→ Required work:
1. In the multi-effects pedal thread below, shorten the paragraph beginning "If you don't need the amps" into a brief bulleted list that keeps its main facts.
2. From the multi-effects pedal thread below, extract everything from "Everything sounds good." down to "(Feb 27, 2006)", unchanged.

--- Passage shown Enclosed Below ---

I'd like to try one just to see how it stacks up against my pedal board. I have a GT10 but I'm not a fan of how it takes away from the feel of just plugging straight in or with a couple of pedals. These days it's just used with a set of headphones.


----------



## Steadfastly (Nov 14, 2008)

davetcan said:


> Boss GT-1000 Multi-Effects Guitar Pedal
> 
> $1300 CAD


With the dollar sitting at $0.80 you should be able to get it for a little less and maybe even get a discount from GC and MF.


----------



## Budda (May 29, 2007)

Steadfastly said:


> With the dollar sitting at $0.80 you should be able to get it for a little less and maybe even get a discount from GC and MF.


Its going to be the same price everywhere unless someone has a sale. Buy at your favourite boss dealer.


----------



## Steadfastly (Nov 14, 2008)

Budda said:


> Its going to be the same price everywhere unless someone has a sale. Buy at your favourite boss dealer.


No, it will be cheaper to buy in some places than others because they give an extra discount. Some people don't know about this and you are one of them which is too bad because posts like yours cost people money.


----------



## vadsy (Dec 2, 2010)

Steadfastly said:


> No, it will be cheaper to buy in some places than others because they give an extra discount. Some people don't know about this and you are one of them which is too bad because posts like yours cost people money.


are you serious? I'd love to hear more about this


----------



## Budda (May 29, 2007)

Steadfastly said:


> No, it will be cheaper to buy in some places than others because they give an extra discount. Some people don't know about this and you are one of them which is too bad because posts like yours cost people money.


An extra discount is called a sale.

Also if I want a discount, new hampshire is the place to be.


----------



## Cups (Jan 5, 2010)

Everything sounds good. What will get you to keep a piece of gear is how easily you interact with it. I think that’s what people are missing in this equation. Something this deep and tweakable can sound bad too; how much time are you willing to learn how to use it. 
I’m irreversibly down the multi-effect rabbit hole. It’s a bit of work but once you’ve been there it’s hard to go back. 

This thing looks pretty incredible. I like Boss modeling.


----------



## davetcan (Feb 27, 2006)




----------



## Spinedriver (Mar 19, 2016)

If you don't need the amps, Line 6 has put out the HX FX that is going for $779 CDN and can run ANY 9 effects at once AND has an IR loader if you have some pre-amp pedals in front of it. Along with the regular Helix fx, they're adding all of the effects from the 'floor' pedals, so in all there's probably well over 100 diff't effects. That's a damn good deal considering it's only about $170 more than a TimeLine.

--- End of Enclosed Passage shown ---
--- Information shown Enclosed Below ---

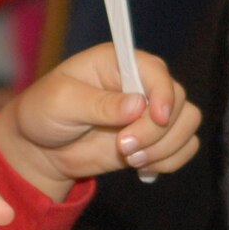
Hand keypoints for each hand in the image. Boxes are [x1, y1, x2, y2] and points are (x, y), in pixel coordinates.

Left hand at [0, 44, 201, 199]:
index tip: (156, 117)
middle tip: (124, 148)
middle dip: (156, 131)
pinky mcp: (153, 139)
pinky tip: (142, 167)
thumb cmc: (44, 112)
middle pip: (178, 101)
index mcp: (119, 62)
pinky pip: (184, 147)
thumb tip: (137, 104)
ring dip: (165, 148)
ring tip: (131, 160)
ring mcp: (149, 113)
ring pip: (187, 125)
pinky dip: (170, 161)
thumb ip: (98, 104)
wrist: (41, 149)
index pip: (157, 71)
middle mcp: (141, 84)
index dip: (163, 93)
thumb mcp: (62, 102)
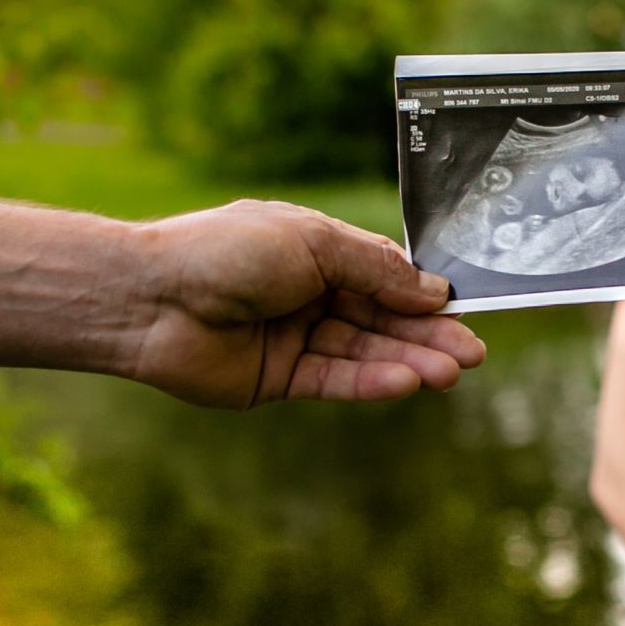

--- End of Enclosed Information shown ---

→ Per-task answers:
1.
- For those who don't need the amps, Line 6's HX FX sells for $779 CDN.
- It can run any 9 effects at once.
- It has an IR loader for use with pre-amp pedals placed in front of it.
- It includes the regular Helix effects plus all the effects from the "floor" pedals, probably well over 100 in total.
- It costs only about $170 more than a TimeLine, which the poster calls a very good deal.

2.
Everything sounds good. What will get you to keep a piece of gear is how easily you interact with it. I think that’s what people are missing in this equation. Something this deep and tweakable can sound bad too; how much time are you willing to learn how to use it. 
I’m irreversibly down the multi-effect rabbit hole. It’s a bit of work but once you’ve been there it’s hard to go back. 

This thing looks pretty incredible. I like Boss modeling.


----------



## davetcan (Feb 27, 2006)